Comment 15 Michael_S 2020-09-25 13:21:27 UTC

(In reply to Hongtao.liu from comment #14)
> > Still I don't understand why compiler does not compare the cost of full loop
> > body after combining to the cost before combining and does not come to
> > conclusion that combining increased the cost.
> 
> As Richard says, GCC does not model CPU pipelines in such detail.

I don't understand what "details" you have in mind.
The costs of instructions that you quoted above looks fine. 
But for reason, I don't understand, compiler had chosen more costly "combined" code sequence over less costly, according to its own cost model,  "RISCy" sequence.

Comment 16 Alexander Monakov 2020-09-25 14:02:15 UTC

Mostly because prior to register allocation the compiler does not naturally see that x = *mem + a*b will need an extra mov when both 'a' and 'b' are live (as in that case registers allocated for them cannot be immediately reused for 'x').

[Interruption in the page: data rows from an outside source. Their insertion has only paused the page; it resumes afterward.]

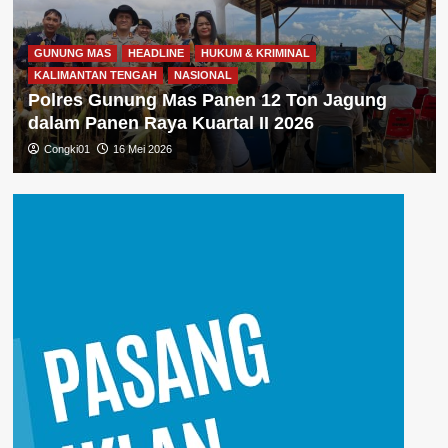
GUNUNG MAS
HEADLINE
HUKUM & KRIMINAL
KALIMANTAN TENGAH
NASIONAL
Polres Gunung Mas Panen 12 Ton Jagung
dalam Panen Raya Kuartal II 2026
Congki01
16 Mei 2026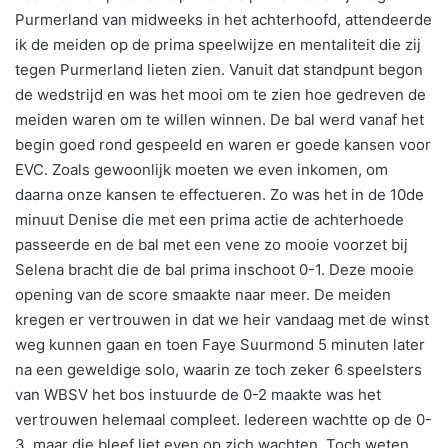
Purmerland van midweeks in het achterhoofd, attendeerde
ik de meiden op de prima speelwijze en mentaliteit die zij
tegen Purmerland lieten zien. Vanuit dat standpunt begon
de wedstrijd en was het mooi om te zien hoe gedreven de
meiden waren om te willen winnen. De bal werd vanaf het
begin goed rond gespeeld en waren er goede kansen voor
EVC. Zoals gewoonlijk moeten we even inkomen, om
daarna onze kansen te effectueren. Zo was het in de 10de
minuut Denise die met een prima actie de achterhoede
passeerde en de bal met een vene zo mooie voorzet bij
Selena bracht die de bal prima inschoot 0-1. Deze mooie
opening van de score smaakte naar meer. De meiden
kregen er vertrouwen in dat we heir vandaag met de winst
weg kunnen gaan en toen Faye Suurmond 5 minuten later
na een geweldige solo, waarin ze toch zeker 6 speelsters
van WBSV het bos instuurde de 0-2 maakte was het
vertrouwen helemaal compleet. Iedereen wachtte op de 0-
3, maar die bleef liet even op zich wachten. Toch weten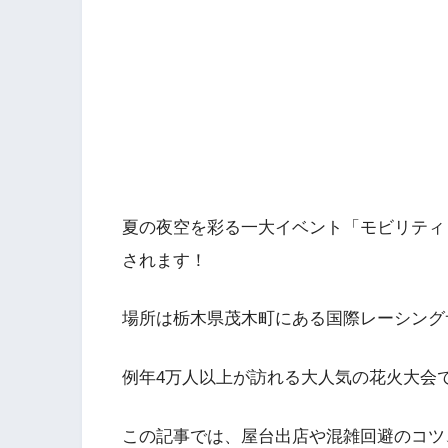
夏の夜空を彩る一大イベント「モビリティリ
されます！
場所は栃木県茂木町にある国際レーシング
例年4万人以上が訪れる大人気の花火大会
この記事では、屋台出店や混雑回避のコツ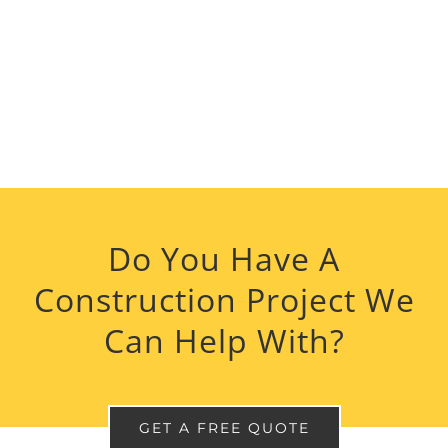
Do You Have A
Construction Project We
Can Help With?
GET A FREE QUOTE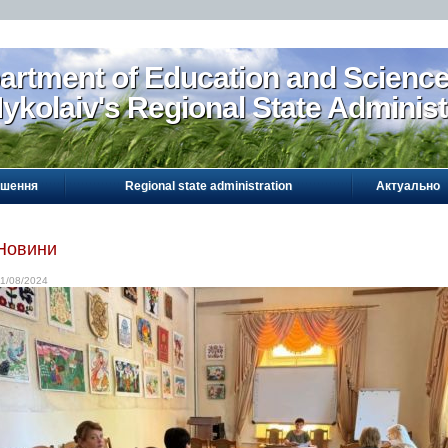
artment of Education and Scienc
ykolaiv's Regional State Administ
ошення
Regional state administration
Актуально
Новини
1/08/2024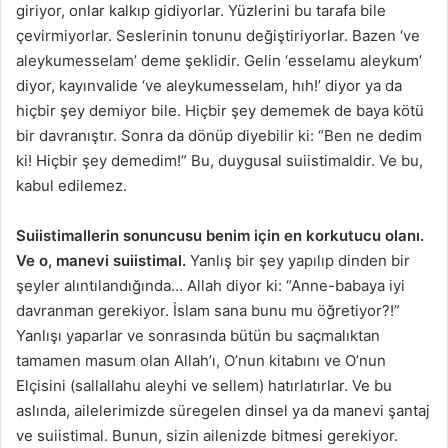
giriyor, onlar kalkıp gidiyorlar. Yüzlerini bu tarafa bile
çevirmiyorlar. Seslerinin tonunu değiştiriyorlar. Bazen ‘ve
aleykumesselam’ deme şeklidir. Gelin ‘esselamu aleykum’
diyor, kayınvalide ‘ve aleykumesselam, hıh!’ diyor ya da
hiçbir şey demiyor bile. Hiçbir şey dememek de baya kötü
bir davranıştır. Sonra da dönüp diyebilir ki: “Ben ne dedim
ki! Hiçbir şey demedim!” Bu, duygusal suiistimaldir. Ve bu,
kabul edilemez.
Suiistimallerin sonuncusu benim için en korkutucu olanı.
Ve o, manevi suiistimal.
Yanlış bir şey yapılıp dinden bir
şeyler alıntılandığında… Allah diyor ki: “Anne-babaya iyi
davranman gerekiyor. İslam sana bunu mu öğretiyor?!”
Yanlışı yaparlar ve sonrasında bütün bu saçmalıktan
tamamen masum olan Allah’ı, O’nun kitabını ve O’nun
Elçisini (sallallahu aleyhi ve sellem) hatırlatırlar. Ve bu
aslında, ailelerimizde süregelen dinsel ya da manevi şantaj
ve suiistimal. Bunun, sizin ailenizde bitmesi gerekiyor.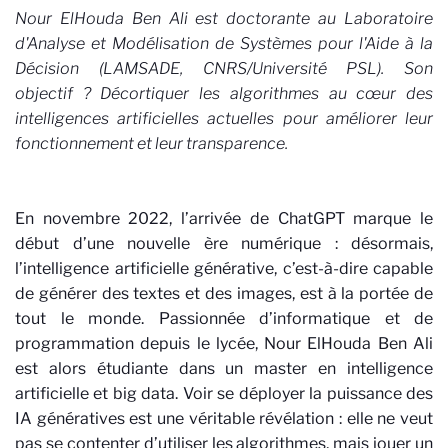
Nour ElHouda Ben Ali est doctorante au Laboratoire
d'Analyse et Modélisation de Systèmes pour l'Aide à la
Décision (LAMSADE, CNRS/Université PSL). Son
objectif ? Décortiquer les algorithmes au cœur des
intelligences artificielles actuelles pour améliorer leur
fonctionnement et leur transparence.
En novembre 2022, l’arrivée de ChatGPT marque le
début d’une nouvelle ère numérique : désormais,
l’intelligence artificielle générative, c’est-à-dire capable
de générer des textes et des images, est à la portée de
tout le monde. Passionnée d’informatique et de
programmation depuis le lycée, Nour ElHouda Ben Ali
est alors étudiante dans un master en intelligence
artificielle et big data. Voir se déployer la puissance des
IA génératives est une véritable révélation : elle ne veut
pas se contenter d’utiliser les algorithmes, mais jouer un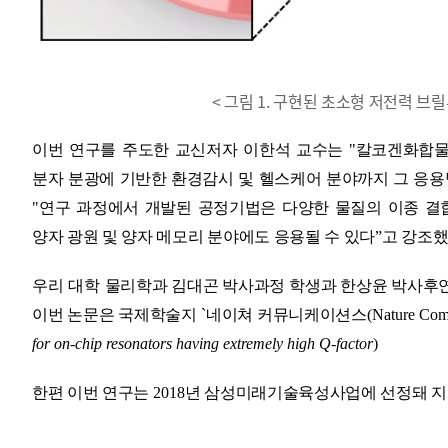
< 그림 1. 구현된 초소형 저전력 브
이번 연구를 주도한 교신저자 이한석 교수는
"
칼코겐화합물
분자 분광에 기반한 환경감시 및 헬스케어 분야까지 그 응용
"
연구 과정에서 개발된 공정기법은 다양한 물질의 이종 결
양자 광원 및 양자 메모리 분야에도 응용될 수 있다
ˮ
고 강조
우리 대학
물리학과 김대곤 박사과정 학생과 한상윤 박사후
이번 논문은 국제학술지
`
네이쳐 커뮤니케이션스
(Nature Com
for on-chip resonators having extremely high Q-factor
)
한편 이번 연구는
2018
년 삼성미래기술육성사업에 선정돼 지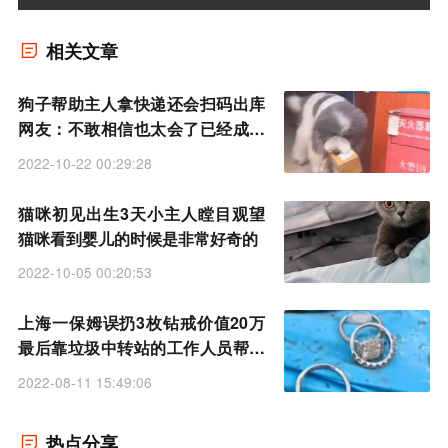
相关文章
狗子帮助主人拿快递还会扫码出库
网友：不敢相信也太会了已经成精
了
2022-10-22 00:29:28
猫咪初见出生3天小主人瞠目观望
猫咪看到婴儿的时候是非常好奇的
2022-10-05 00:20:53
上海一保姆误扔3枚钻戒价值20万
最后靠垃圾中转站的工作人员帮忙
成功找到
2022-08-11 15:49:06
热点分享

(this is why RTL combine merges the two instructions, but on the isolated testcase below we already have the combined form thanks to tree-TER)

Isolated testcase, by the way (gcc -O2 -mfma):

double f(double t, double a, double b, double c[], long i)
{
    t = __builtin_fma(a, b, c[i]);
    asm("" :: "x"(t), "x"(a), "x"(b));
    return t;
}

Comment 17 Alexander Monakov 2020-09-25 15:55:12 UTC

To me this suggests that in fact it's okay to carry the combined form in RTL up to register allocation, but RA should decompose it to load+fma instead of inserting a register copy that preserves the live operand.

(not a fan of "RA should deal with it" theme, but here it does look like the most appropriate resolution)

Comment 18 Richard Sandiford 2020-09-30 12:09:20 UTC

Not sure this is a good idea or not, but: combine could
look at the constraints of the instruction it matches,
compare that with the information it has about whether
the inputs remain live after the instruction, and cost
in an extra move if all alternatives require a reload.